Liquid funds have a maturity of 91 days, whereas FDs have a range of 7 days to 10 years. You can reinvest if you decide not to take your money out after the 91-day period.



Taxation


Your FD interest is included in your taxable income and taxed according to your income tax bracket. Despite this, the bank/NBFC deducts a 10% TDS when you get your interest payments.


In the case of liquid funds, long-term capital gains tax is imposed if they are held for more than three years. They are taxed at a rate of 20%, which is indexed. You'll have to pay income tax on the interest you've accumulated if you cash out your investments within three years of investing.


FDs and liquid funds both have their advantages and disadvantages. So, how are we supposed to choose between the two options?

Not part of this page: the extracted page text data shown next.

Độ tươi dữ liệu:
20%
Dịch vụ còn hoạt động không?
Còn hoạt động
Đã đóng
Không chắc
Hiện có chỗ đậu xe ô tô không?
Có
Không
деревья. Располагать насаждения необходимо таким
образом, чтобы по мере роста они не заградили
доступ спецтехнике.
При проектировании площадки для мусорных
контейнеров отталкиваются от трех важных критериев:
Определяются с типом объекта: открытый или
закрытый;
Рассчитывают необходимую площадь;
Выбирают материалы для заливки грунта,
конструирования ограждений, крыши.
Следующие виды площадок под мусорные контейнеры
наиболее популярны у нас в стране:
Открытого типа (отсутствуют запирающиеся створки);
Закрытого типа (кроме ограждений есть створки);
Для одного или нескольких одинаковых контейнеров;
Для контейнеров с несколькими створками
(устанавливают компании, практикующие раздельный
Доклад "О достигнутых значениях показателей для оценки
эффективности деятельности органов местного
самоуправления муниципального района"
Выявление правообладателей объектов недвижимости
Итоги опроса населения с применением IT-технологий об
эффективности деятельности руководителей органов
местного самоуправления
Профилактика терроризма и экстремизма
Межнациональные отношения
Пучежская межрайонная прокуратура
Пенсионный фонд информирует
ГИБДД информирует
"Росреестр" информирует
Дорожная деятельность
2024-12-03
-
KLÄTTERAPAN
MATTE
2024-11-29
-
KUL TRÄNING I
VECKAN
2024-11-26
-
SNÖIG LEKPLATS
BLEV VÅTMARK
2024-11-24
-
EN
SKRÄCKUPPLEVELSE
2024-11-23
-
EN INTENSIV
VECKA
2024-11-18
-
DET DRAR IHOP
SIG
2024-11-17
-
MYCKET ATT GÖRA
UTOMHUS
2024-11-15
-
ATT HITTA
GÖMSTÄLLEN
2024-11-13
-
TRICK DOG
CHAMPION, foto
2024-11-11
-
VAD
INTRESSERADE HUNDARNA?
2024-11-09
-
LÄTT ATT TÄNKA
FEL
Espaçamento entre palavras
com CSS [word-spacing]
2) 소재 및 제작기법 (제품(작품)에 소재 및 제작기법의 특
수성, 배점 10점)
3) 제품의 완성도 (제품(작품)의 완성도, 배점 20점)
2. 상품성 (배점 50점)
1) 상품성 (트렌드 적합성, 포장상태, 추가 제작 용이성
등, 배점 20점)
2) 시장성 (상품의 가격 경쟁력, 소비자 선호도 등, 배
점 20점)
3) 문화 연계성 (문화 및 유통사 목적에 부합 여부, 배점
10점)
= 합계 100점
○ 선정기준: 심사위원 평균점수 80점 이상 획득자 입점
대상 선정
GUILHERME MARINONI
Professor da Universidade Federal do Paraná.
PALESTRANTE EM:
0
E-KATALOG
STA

Who should invest in an FD?

Investors with a low tolerance for risk favour FDs over other investment options. Because they are sold by banks, FDs are regulated by the RBI, making them one of the safest ways to invest. Check the CRISIL rating of an NBFC's FD before you buy in one. Long-term investments yield bigger returns, thus they may be less profitable in the near term. If you keep your money in a savings account for five years, you may be able to get a tax break.


Who should put money into liquid funds?

Investors who are looking for a short-term place to keep their capital might benefit from liquid funds. Savings and money market accounts offer a set rate of return, whereas certificates of deposit (CDs) do not. They do, however, carry a higher level of risk than FDs.


Fixed deposits and liquid funds are both excellent low-risk investing alternatives, but they have distinct advantages for various clients. Before making a decision, think about your risk tolerance and financial objectives.